The young man recognised him. He had on a different suit. “Is Frau Hase treating you well?”
“Tell me, how could I get to speak with someone who worked at the Astoria in 1983?”
“With difficulty. Unless you find an old telephone directory in a jumble sale!”
Peter opened his wallet. “I can offer 100 Marks.”
“What about Leni?” said a girl at the next desk.
“Leni. I forgot about Leni.”
“Leni worked in the Intershop,” the girl said. With the other's approval, she looked up a directory and dialled a number.
The voice that answered sounded reluctant. Leni was too busy. She had to go to the dentist.
“But surely you know
someone
?” said the girl. “What about Wilhelm's mother?”
Peter understood from their conversation that if Leni could help without being traced, she might be more open. “Tell her . . .”
The girl covered the mouthpiece. “What?”
“Tell her I'm trying to get in touch with old relatives.”

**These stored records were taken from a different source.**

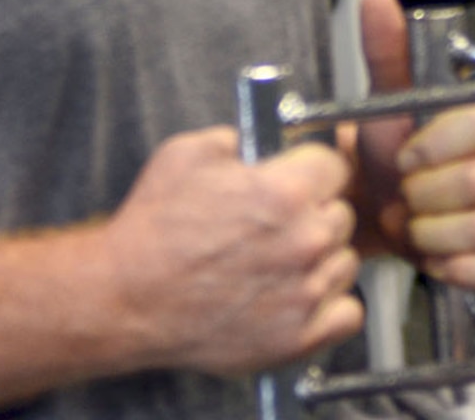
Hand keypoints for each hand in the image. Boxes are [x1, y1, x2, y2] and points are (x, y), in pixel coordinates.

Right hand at [99, 126, 362, 377]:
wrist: (127, 297)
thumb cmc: (153, 229)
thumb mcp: (188, 153)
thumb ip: (236, 137)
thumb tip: (257, 140)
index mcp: (284, 192)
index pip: (335, 166)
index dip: (313, 169)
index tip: (301, 178)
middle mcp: (303, 241)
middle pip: (341, 215)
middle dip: (315, 213)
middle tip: (282, 222)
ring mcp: (303, 292)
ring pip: (345, 262)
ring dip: (322, 259)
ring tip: (284, 260)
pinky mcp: (297, 337)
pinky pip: (347, 312)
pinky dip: (331, 305)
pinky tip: (301, 293)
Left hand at [352, 0, 474, 288]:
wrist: (381, 205)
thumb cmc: (390, 149)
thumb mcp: (385, 99)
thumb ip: (386, 50)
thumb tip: (377, 0)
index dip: (436, 147)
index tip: (402, 157)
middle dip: (427, 196)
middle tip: (401, 194)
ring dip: (433, 233)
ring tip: (410, 222)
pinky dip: (456, 267)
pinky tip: (431, 253)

Soon the girl was writing down the number of a woman who had been in charge of the hotel's kitchen. The young man took his money and passed him the piece of paper.
CHAPTER THIRTY-FOUR
“I
SUPPOSE YOU WANT
to sell me a second-hand Golf?” the voice said with something almost like fury.
“No, no. It's personal.”
“I already have a nice satellite dish, thank you.”
“I'm looking for a relative, a young woman you might have known.”
“Who gave you my number?”
“The tourist office.”
“What's your relative's name?”
“Her name is Snowleg.”
“You mean Snjólaug? No, I don't know any Snjólaug. Where could I have known her? How could I have known her?”
“No?” unable to hide his disappointment. “Then I'm sorry to have disturbed you.”
Frau Lube would tell Peter in due course that he had telephoned in the middle of prayers for World Peace. She was watching the afternoon service on television and had just completed a prayer for her late husband when she heard Peter's foreign-accented voice ask if it could come and speak with her. And immediately she felt the old and irrational dread that she had done something wrong. She thought of the overdue telephone bills. She identified with the child-snatcher whose photofit was in the newspaper. All the crimes committed in Saxony over the past year lurched through her head.
“Goodbye, then.” On screen, the liturgy summoned her.